The National, Tuesday, May 10, 2011
By JEFFREY ELAPA
MORE than K5 million is being paid to smallholder oil palm growers in Oro every month, a senior officer with Oil Palm Industry Corporation Popondetta revealed.
Project manager Leo Ruki said more than 5,700 small block holders and 3,000 village smallholders receive about K1.5 million a week resulting in the increase of the cash flow in the province which has started to change the living standards of the people.
Ruki said oil palm was greatly assisting in the overall living standard of the people who needed the government to assist by providing the necessary infrastructure.
He added oil palm in the province was a family business, where mothers and children collected loose nuts and the husbands harvested the main bunches.
Payment for their efforts are paid directly to their respective made accounts.
Ruki said the small growers were also entitled to Nasfund benefits and that was good news for growers in the province.
He said with the good turnover, more people were actively engaged in the industry and was one way the people had been kept busy.
Meanwhile, a Sohe leader Steven Kila Pat said the cash flow in the province was more than K5 million a fortnight.
“Beside smallholder oil palm, other sources of cash flow from the province were from wages and royalties from timber operations, salaries, betelnut trade, tourism and fisheries so there could be almost K7 million cash floating in the province every month,” he said.
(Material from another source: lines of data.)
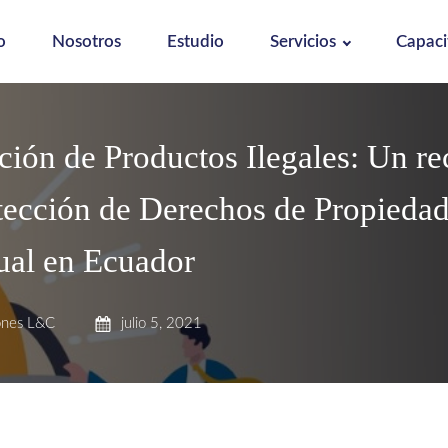
o
Nosotros
Estudio
Servicios
Capaci
ción de Productos Ilegales: Un re
otección de Derechos de Propieda
tual en Ecuador
ones L&C
julio 5, 2021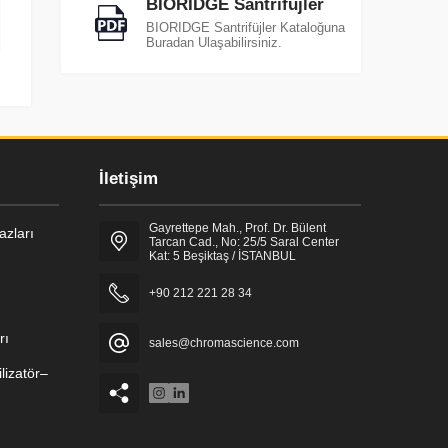
BIORIDGE Santrifüjler
BIORIDGE Santrifüjler Kataloğuna
Buradan Ulaşabilirsiniz.
İletişim
Gayrettepe Mah., Prof. Dr. Bülent
zları
Tarcan Cad., No: 25/5 Saral Center
Kat: 5 Beşiktaş / İSTANBUL
+90 212 221 28 34
rı
sales@chromascience.com
lizatör–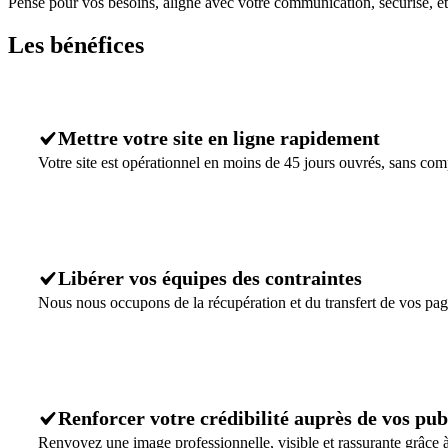
Pensé pour vos besoins, aligné avec votre communication, sécurisé, e
Les
bénéfices
Mettre votre site en ligne rapidement
Votre site est opérationnel en moins de 45 jours ouvrés, sans compr
Libérer vos équipes des contraintes
Nous nous occupons de la récupération et du transfert de vos pag
Renforcer votre crédibilité auprès de vos pub
Renvoyez une image professionnelle, visible et rassurante grâce 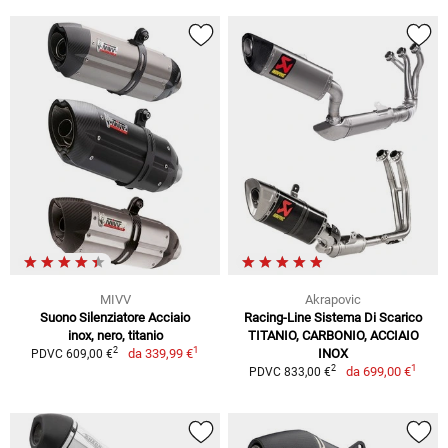
MIVV
Akrapovic
Suono Silenziatore Acciaio
Racing-Line Sistema Di Scarico
inox, nero, titanio
TITANIO, CARBONIO, ACCIAIO
1
2
da
339,99 €
INOX
PDVC 609,00 €
1
2
da
699,00 €
PDVC 833,00 €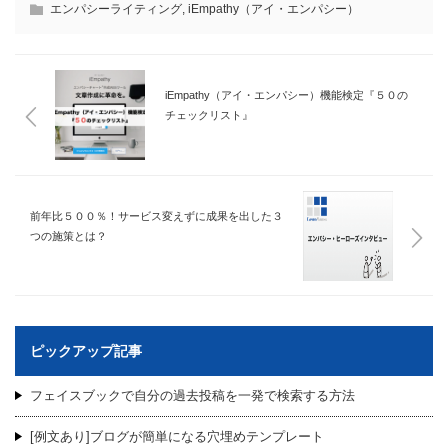
エンパシーライティング
,
iEmpathy（アイ・エンパシー）
iEmpathy（アイ・エンパシー）機能検定『５０の
チェックリスト』
前年比５００％！サービス変えずに成果を出した３
つの施策とは？
ピックアップ記事
フェイスブックで自分の過去投稿を一発で検索する方法
[例文あり]ブログが簡単になる穴埋めテンプレート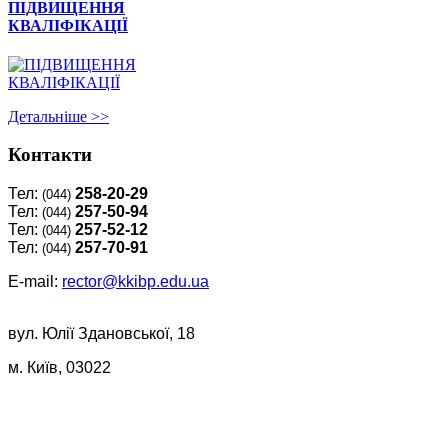
ПІДВИЩЕННЯ
КВАЛІФІКАЦІЇ
Детальнiше >>
Контакти
Тел:
258-20-29
(044)
Тел:
257-50-94
(044)
Тел:
257-52-12
(044)
Тел:
257-70-91
(044)
E-mail:
rector@kkibp.edu.ua
вул. Юлії Здановської, 18
м. Київ, 03022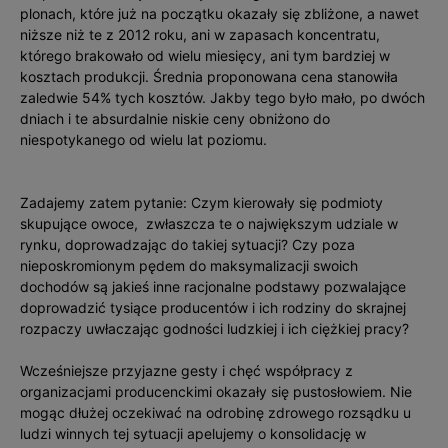
plonach, które już na początku okazały się zbliżone, a nawet
niższe niż te z 2012 roku, ani w zapasach koncentratu,
którego brakowało od wielu miesięcy, ani tym bardziej w
kosztach produkcji. Średnia proponowana cena stanowiła
zaledwie 54% tych kosztów. Jakby tego było mało, po dwóch
dniach i te absurdalnie niskie ceny obniżono do
niespotykanego od wielu lat poziomu.
Zadajemy zatem pytanie: Czym kierowały się podmioty
skupujące owoce, zwłaszcza te o największym udziale w
rynku, doprowadzając do takiej sytuacji? Czy poza
nieposkromionym pędem do maksymalizacji swoich
dochodów są jakieś inne racjonalne podstawy pozwalające
doprowadzić tysiące producentów i ich rodziny do skrajnej
rozpaczy uwłaczając godności ludzkiej i ich ciężkiej pracy?
Wcześniejsze przyjazne gesty i chęć współpracy z
organizacjami producenckimi okazały się pustosłowiem. Nie
mogąc dłużej oczekiwać na odrobinę zdrowego rozsądku u
ludzi winnych tej sytuacji apelujemy o konsolidację w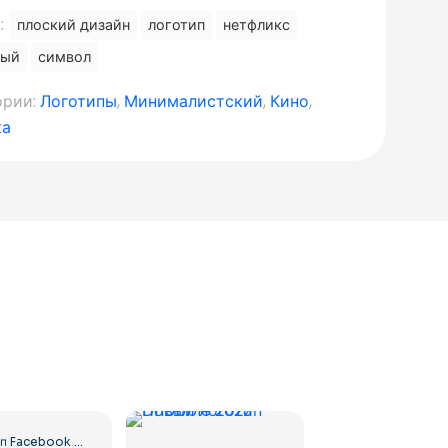
:
плоский дизайн
логотип
нетфликс
ный
символ
ории:
Логотипы
,
Минималистский
,
Кино
,
ка
Логотип Facebook в синем кружке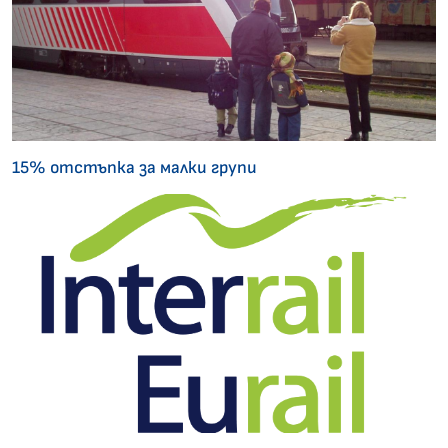
15% отстъпка за малки групи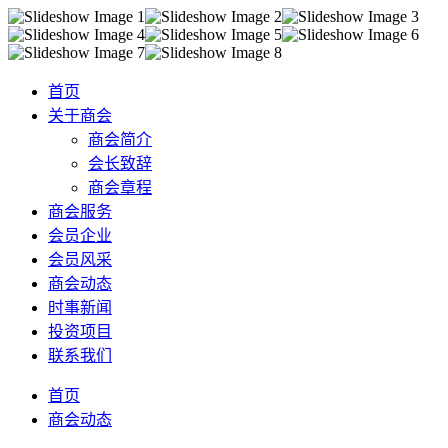
首页
关于商会
商会简介
会长致辞
商会章程
商会服务
会员企业
会员风采
商会动态
时事新闻
投资项目
联系我们
首页
商会动态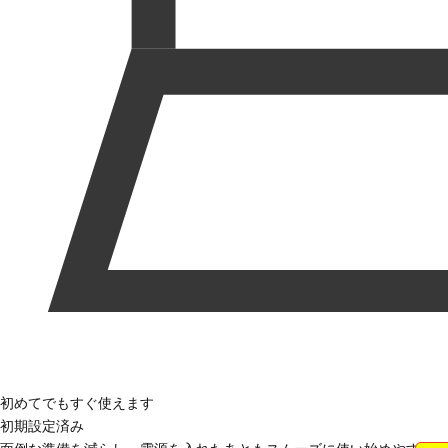
初めてでもすぐ使えます
初期設定済み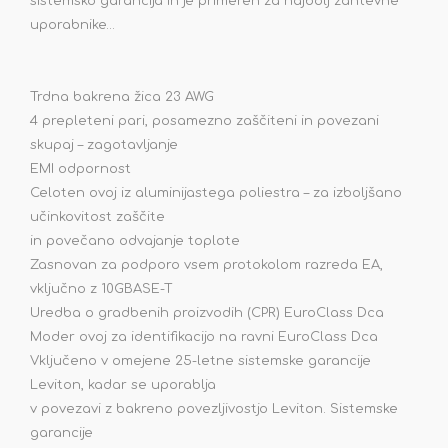
sistemsko garancija in je primeren za najbolj zahtevne
uporabnike…
Trdna bakrena žica 23 AWG
4 prepleteni pari, posamezno zaščiteni in povezani
skupaj – zagotavljanje
EMI odpornost
Celoten ovoj iz aluminijastega poliestra – za izboljšano
učinkovitost zaščite
in povečano odvajanje toplote
Zasnovan za podporo vsem protokolom razreda EA,
vključno z 10GBASE-T
Uredba o gradbenih proizvodih (CPR) EuroClass Dca
Moder ovoj za identifikacijo na ravni EuroClass Dca
Vključeno v omejene 25-letne sistemske garancije
Leviton, kadar se uporablja
v povezavi z bakreno povezljivostjo Leviton. Sistemske
garancije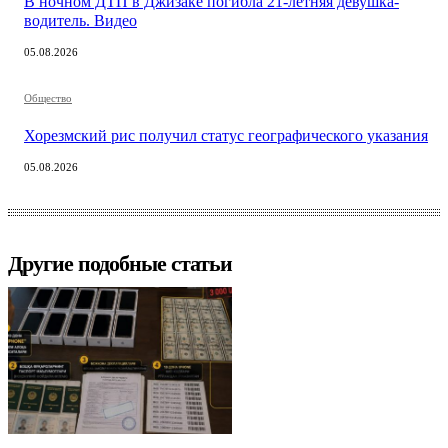
Хорезмский рис получил статус географического указания
05.08.2026
Другие подобные статьи
В Ташкенте таможенника
задержали за взятку при
оформлении нелегально ввезенных
iPhone
Интересно
05.08.2026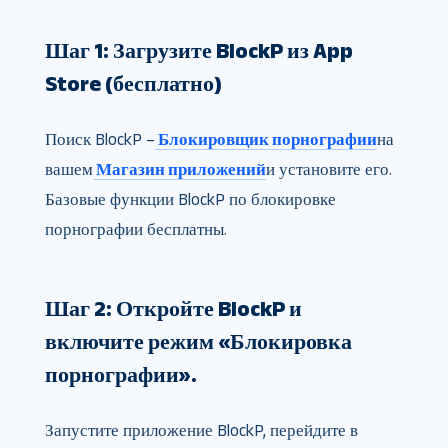
Шаг 1: Загрузите BlockP из App
Store (бесплатно)
Поиск BlockP –
Блокировщик порнографии
на
вашем
Магазин приложений
и установите его.
Базовые функции BlockP по блокировке
порнографии бесплатны.
Шаг 2: Откройте BlockP и
включите режим «Блокировка
порнографии».
Запустите приложение BlockP, перейдите в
Former Oro governor Sylvanus Siembo, who accompanied Kila Pat for the Igora Primary School opening, said although there was so much cash in the province, government presence was absent with the lack of services.
He said infrastructure like roads, bridges, schools and other services had crumbled after Cyclone Guba IN 2007.
Siembo said law and order also needed a boost and called on the political leaders from the province to stay with the people and make changes so that more investors could be attracted to the province.
He said people were keen to work on their land but the government had to assist them, adding that agriculture was the way forward and the government should invest more in it.